_PROBLEMS_.
**a.** Answer these from the mailing list thread:
(i) According to the TL;DR line, what do the benchmarks demonstrate?
(ii) In the quoted proposal, calling what kind of functions is said to benefit especially from leaving @_ untouched?
(iii) How many posts does the thread contain, according to its post counter?
**b.** Write out the part of the mailing list thread that opens with the words containing "TL;DR: benchmarks demonstrate" and closes with "of the caller).".

Mailing List Archive: Benchmarking a 'no-snails' world (was: Re: PSC #049 2022-01-07)

Benchmarking a 'no-snails' world (was: Re: PSC #049 2022-01-07)

Jan 17, 2022, 10:28 AM

Post #1 of 8 (391 views)

TL;DR: benchmarks demonstrate no performance gain is possible.

On Mon, 17 Jan 2022 09:55:34 -0500
Felipe Gasper <felipe@felipegasper.com> wrote:

> > 1) leaving @_ untouched when calling a signatured-sub (i.e. it is
> > still the @_ of the caller).
> >
> > This will have a significant performance boost, especially when
> > calling small stub functions like accessors. At the moment perl has
> > to do the equivalent of
...
> The points heretofore raised in response to this seem to be:
>
> 1) There is no viable branch currently that implements leaving @_
> untouched.
>
> 2) The performance gain has yet to be shown.

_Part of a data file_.
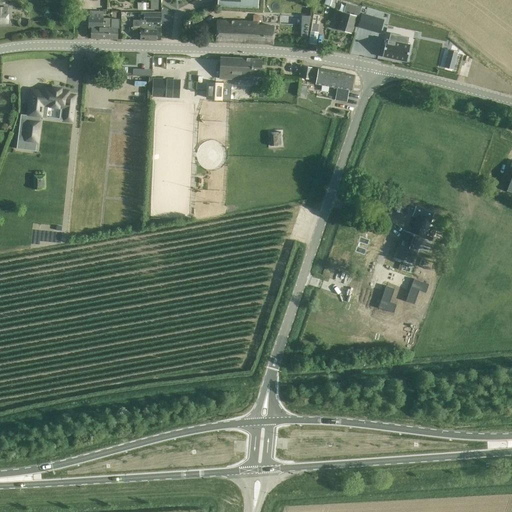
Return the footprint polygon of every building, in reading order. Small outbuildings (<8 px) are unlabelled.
[(150,0),(151,10),(159,10),(158,0),(150,0)] [(343,14),(341,20),(338,29),(351,33),(356,15),(359,16),(361,8),(350,5),(347,15),(343,14)] [(0,8),(0,23),(8,23),(8,8),(0,8)] [(90,19),(89,19),(89,28),(92,28),(91,39),(117,40),(118,29),(119,29),(119,20),(102,19),(102,12),(90,12),(90,19)] [(161,13),(147,13),(144,13),(144,21),(133,20),(133,34),(141,34),(141,41),(156,41),(156,19),(161,19),(161,13)] [(362,14),(358,27),(380,34),(384,20),(362,14)] [(217,21),(216,42),(273,45),(274,26),(257,25),(258,16),(252,15),(252,22),(217,21)] [(398,42),(389,41),(386,40),(382,57),(406,62),(410,45),(407,44),(408,38),(399,36),(398,42)] [(220,58),(220,68),(219,80),(250,82),(251,77),(260,78),(261,60),(220,58)] [(302,78),(310,80),(312,68),(304,67),(302,78)] [(209,87),(209,80),(209,70),(191,69),(191,86),(209,87)] [(354,75),(319,69),(316,84),(351,91),(354,75)] [(0,74),(0,79),(0,82),(9,81),(8,73),(0,74)] [(153,78),(152,97),(165,98),(179,99),(180,80),(153,78)] [(29,88),(26,115),(27,115),(27,117),(40,118),(42,118),(44,107),(48,107),(49,108),(60,110),(60,109),(65,110),(63,121),(63,122),(73,124),(77,94),(70,94),(70,90),(62,89),(62,88),(51,87),(51,88),(43,87),(43,90),(29,88)] [(27,120),(24,142),(36,143),(39,143),(41,122),(40,121),(27,120)] [(268,134),(270,150),(285,147),(282,132),(268,134)] [(34,176),(34,189),(45,189),(45,176),(34,176)] [(412,233),(403,230),(398,244),(400,245),(395,259),(413,265),(422,238),(425,239),(430,222),(417,218),(412,233)] [(414,280),(408,300),(417,303),(420,290),(425,291),(427,283),(414,280)] [(403,316),(404,308),(391,306),(392,299),(385,298),(382,312),(403,316)]
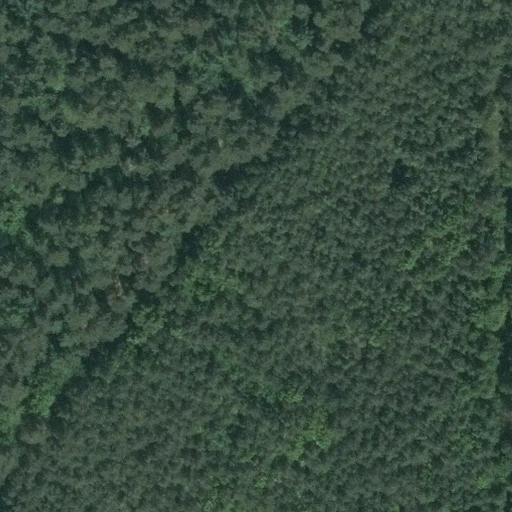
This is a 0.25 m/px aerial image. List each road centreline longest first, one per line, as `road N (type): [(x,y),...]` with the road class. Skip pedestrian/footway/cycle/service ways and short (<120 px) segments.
road 1 (track): [(369,0),(0,463)]
road 2 (track): [(502,511),(500,154)]
road 3 (track): [(500,154),(504,0)]
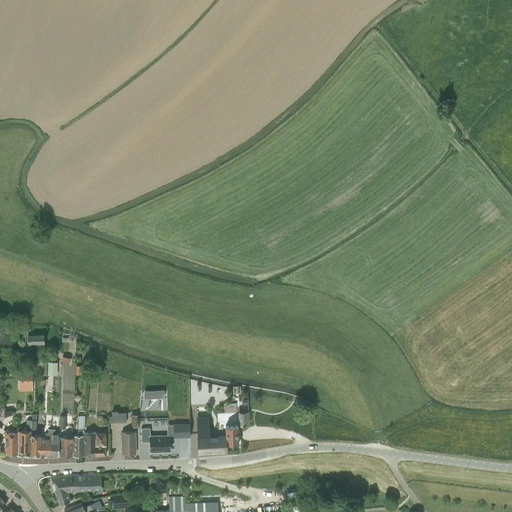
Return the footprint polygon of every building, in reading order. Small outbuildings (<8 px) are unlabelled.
[(28,344),(44,343),(43,333),(27,334),(28,344)] [(56,374),(56,362),(48,362),(48,374),(56,374)] [(32,375),(19,376),(19,384),(32,384),(32,375)] [(164,398),(164,390),(144,390),(144,398),(164,398)] [(109,422),(126,422),(126,412),(118,412),(118,411),(111,411),(112,415),(109,416),(109,422)] [(249,424),(248,412),(239,412),(240,425),(249,424)] [(78,415),(77,435),(74,435),(74,456),(84,456),(84,435),(84,433),(84,429),(84,415),(78,415)] [(211,417),(199,418),(200,454),(228,452),(228,445),(240,444),(239,424),(227,425),(228,435),(220,436),(212,437),(211,417)] [(19,430),(19,450),(31,450),(31,431),(32,431),(32,430),(32,420),(28,420),(28,430),(19,430)] [(149,442),(149,452),(170,451),(170,435),(150,436),(150,428),(141,428),(141,442),(149,442)] [(48,434),(48,436),(53,436),(51,455),(59,456),(60,435),(54,434),(55,429),(49,429),(48,434)] [(19,450),(19,430),(6,430),(6,445),(6,448),(7,448),(7,453),(19,454),(19,450)] [(31,450),(31,455),(39,455),(41,437),(41,435),(38,434),(35,434),(35,430),(32,430),(32,431),(31,431),(31,450)] [(121,432),(122,454),(135,453),(135,432),(121,432)] [(84,435),(84,456),(106,455),(106,433),(84,433),(84,435)] [(48,436),(48,434),(45,434),(45,438),(41,437),(39,455),(51,455),(53,436),(48,436)] [(73,456),(73,436),(61,436),(61,456),(73,456)] [(71,475),(51,477),(60,503),(70,500),(68,491),(102,488),(100,473),(71,475)] [(114,505),(129,504),(128,493),(113,495),(114,505)] [(65,511),(89,511),(102,507),(99,501),(84,507),(81,502),(64,510),(65,511)] [(170,510),(169,511),(217,511),(217,502),(186,503),(178,510),(170,510)]
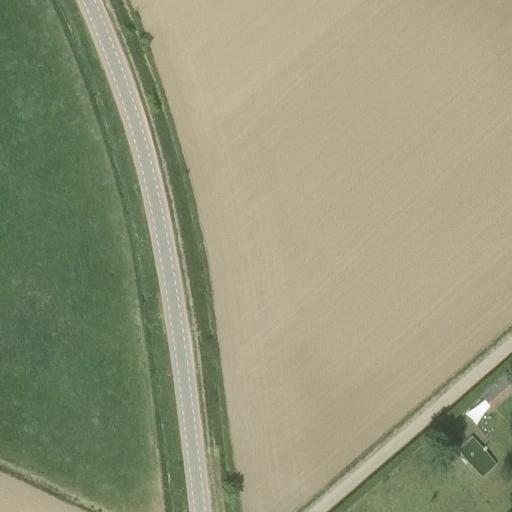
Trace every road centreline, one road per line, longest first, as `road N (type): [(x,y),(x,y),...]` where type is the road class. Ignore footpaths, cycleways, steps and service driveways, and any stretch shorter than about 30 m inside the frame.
road 1 (tertiary): [(200,511),(168,263),(139,130),(90,0)]
road 2 (unclassified): [(315,511),(511,346)]
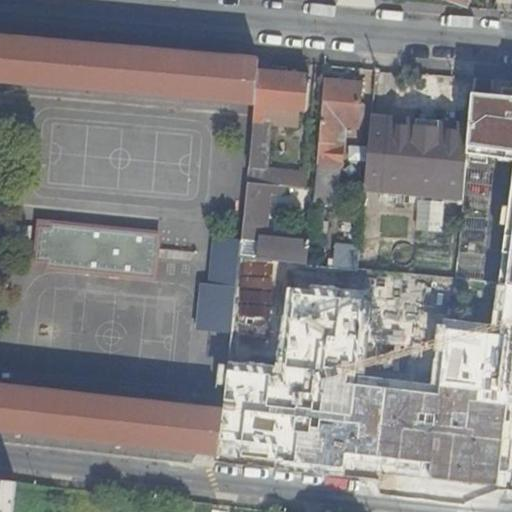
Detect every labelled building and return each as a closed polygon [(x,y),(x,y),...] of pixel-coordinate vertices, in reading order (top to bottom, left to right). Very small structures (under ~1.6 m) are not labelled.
[(0,429),(58,436),(101,440),(219,454),(224,425),(226,410),(0,384),(0,80),(255,103),(259,70),(261,70),(262,60),(0,36),(0,429)] [(270,185),(271,170),(261,169),(266,123),(292,125),(294,110),(306,111),(310,75),(261,70),(259,70),(255,103),(248,183),(270,185)] [(362,84),(325,81),(314,189),(313,200),(337,202),(342,143),(337,143),(338,124),(359,126),(359,123),(366,124),(367,107),(365,104),(360,103),(362,84)] [(511,95),(472,92),(468,132),(467,145),(511,149),(511,95)] [(468,132),(371,122),(369,142),(365,183),(465,193),(468,158),(467,145),(468,132)] [(271,170),(270,185),(280,186),(306,188),(307,174),(271,170)] [(279,195),(280,186),(270,185),(248,183),(243,227),(241,241),(240,257),(258,258),(307,264),(310,234),(264,229),(267,195),(279,195)] [(464,201),(465,193),(365,183),(364,191),(464,201)] [(450,226),(452,204),(416,199),(414,222),(450,226)] [(34,267),(157,279),(162,231),(39,219),(34,267)] [(199,330),(232,333),(240,257),(241,241),(216,239),(212,285),(204,285),(199,330)] [(405,320),(423,321),(425,275),(407,274),(405,320)] [(301,321),(301,340),(315,340),(315,321),(301,321)] [(375,330),(368,396),(293,388),(292,399),(272,397),(269,432),(342,440),(344,420),(392,425),(388,460),(436,466),(441,424),(418,421),(423,381),(396,378),(401,333),(375,330)] [(347,334),(329,334),(329,360),(346,360),(347,334)] [(511,409),(511,351),(495,349),(492,371),(511,374),(507,409),(511,409)] [(313,385),(313,359),(298,359),(297,384),(313,385)] [(511,464),(511,418),(478,417),(476,462),(511,464)] [(0,511),(14,511),(18,482),(0,479),(0,511)]
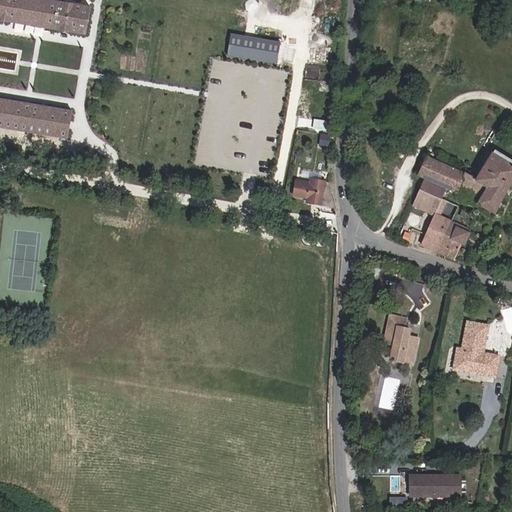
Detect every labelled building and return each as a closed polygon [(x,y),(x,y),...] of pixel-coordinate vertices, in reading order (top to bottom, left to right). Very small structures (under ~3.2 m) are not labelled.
[(46,0),(0,0),(0,17),(86,33),(90,10),(90,8),(71,4),(46,0)] [(278,62),(281,39),(229,32),(226,55),(278,62)] [(0,97),(0,125),(67,137),(72,109),(0,97)] [(318,156),(323,157),(324,154),(326,154),(327,147),(320,145),(318,156)] [(424,175),(419,187),(441,199),(447,187),(496,212),(511,180),(511,166),(492,154),(478,178),(470,173),(460,168),(459,171),(427,155),(418,172),(424,175)] [(296,180),(294,195),(307,197),(307,201),(334,207),(328,187),(329,182),(310,179),(310,182),(296,180)] [(413,202),(435,212),(441,199),(419,187),(417,193),(413,202)] [(446,201),(441,199),(435,212),(440,214),(446,201)] [(435,212),(421,242),(437,250),(451,219),(443,215),(440,214),(435,212)] [(454,213),(451,219),(459,223),(462,218),(454,213)] [(451,219),(437,250),(454,259),(470,228),(459,223),(451,219)] [(387,315),(386,324),(403,327),(405,318),(387,315)] [(403,327),(386,324),(383,340),(386,344),(392,345),(391,355),(403,357),(406,361),(412,362),(416,335),(407,334),(408,328),(403,327)] [(468,353),(463,352),(459,374),(498,379),(501,359),(489,357),(494,329),(473,326),(468,353)] [(454,476),(406,476),(406,494),(454,494),(454,476)]
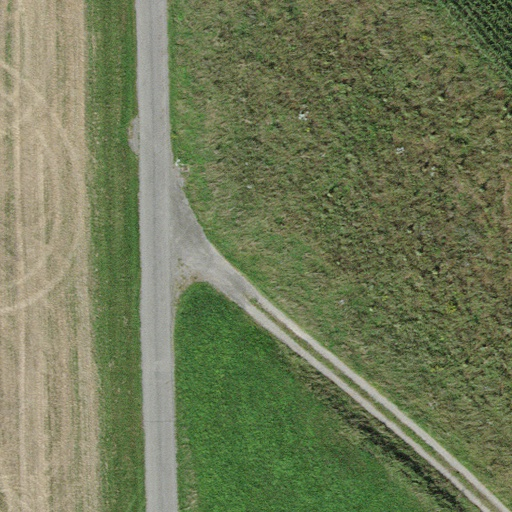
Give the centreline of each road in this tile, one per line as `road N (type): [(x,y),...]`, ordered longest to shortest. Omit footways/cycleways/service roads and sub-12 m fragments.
road 1 (unclassified): [(157,0),(165,511)]
road 2 (track): [(493,511),(163,230)]
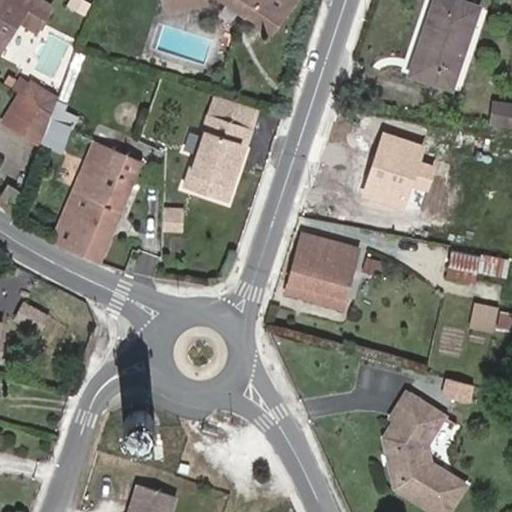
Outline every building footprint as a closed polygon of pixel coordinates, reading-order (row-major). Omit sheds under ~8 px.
[(43,0),(0,0),(0,56),(21,21),(39,31),(53,6),(43,0)] [(164,0),(168,14),(214,5),(218,0),(219,0),(245,21),(248,18),(272,37),(300,2),(297,0),(164,0)] [(218,0),(214,5),(240,26),(245,21),(219,0),(218,0)] [(447,72),(458,75),(480,9),(454,0),(436,0),(423,39),(429,41),(416,76),(443,85),(447,72)] [(411,74),(416,76),(429,41),(423,39),(411,74)] [(443,85),(453,88),(458,75),(447,72),(443,85)] [(52,114),(57,100),(32,85),(25,98),(52,114)] [(40,147),(52,114),(25,98),(20,94),(2,122),(40,147)] [(255,124),(259,112),(217,97),(212,110),(255,124)] [(511,105),(494,103),(490,123),(511,126),(511,105)] [(71,128),(76,116),(61,109),(55,121),(71,128)] [(229,201),(255,124),(212,110),(186,187),(229,201)] [(81,158),(88,142),(53,126),(47,142),(81,158)] [(392,204),(404,208),(424,148),(385,135),(360,208),(388,218),(392,204)] [(478,151),(511,155),(511,140),(481,135),(478,151)] [(54,242),(100,264),(142,162),(97,143),(54,242)] [(0,196),(0,197),(14,206),(22,192),(8,182),(0,196)] [(357,250),(305,235),(293,273),(347,289),(357,250)] [(481,274),(510,279),(511,267),(511,260),(455,251),(449,279),(479,285),(481,274)] [(345,297),(347,289),(293,273),(291,282),(345,297)] [(48,312),(23,300),(15,316),(39,329),(48,312)] [(429,511),(447,511),(464,487),(430,465),(426,442),(442,416),(406,392),(389,417),(395,421),(383,438),(395,490),(429,511)] [(128,511),(170,511),(176,495),(138,482),(128,511)]
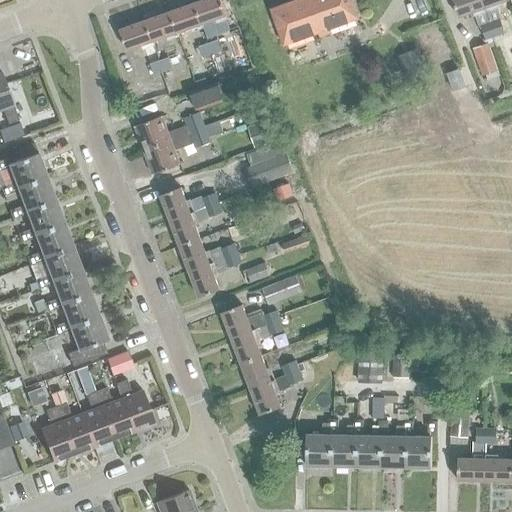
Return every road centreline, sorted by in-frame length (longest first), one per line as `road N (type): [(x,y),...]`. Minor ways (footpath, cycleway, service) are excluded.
road 1 (unclassified): [(209,441),(91,122),(90,68),(68,8)]
road 2 (residential): [(209,441),(28,511)]
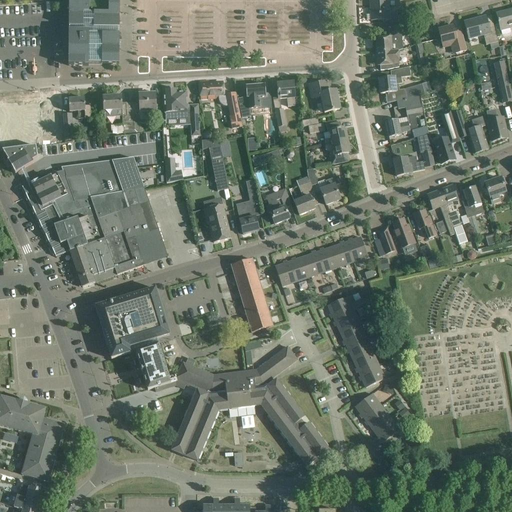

_WRITTEN RESPONSES_.
**a.**
(i) That no performance gain is possible.
(ii) Small stub functions like accessors.
(iii) 8.

**b.**
TL;DR: benchmarks demonstrate no performance gain is possible.

On Mon, 17 Jan 2022 09:55:34 -0500
Felipe Gasper <felipe@felipegasper.com> wrote:

> > 1) leaving @_ untouched when calling a signatured-sub (i.e. it is
> > still the @_ of the caller).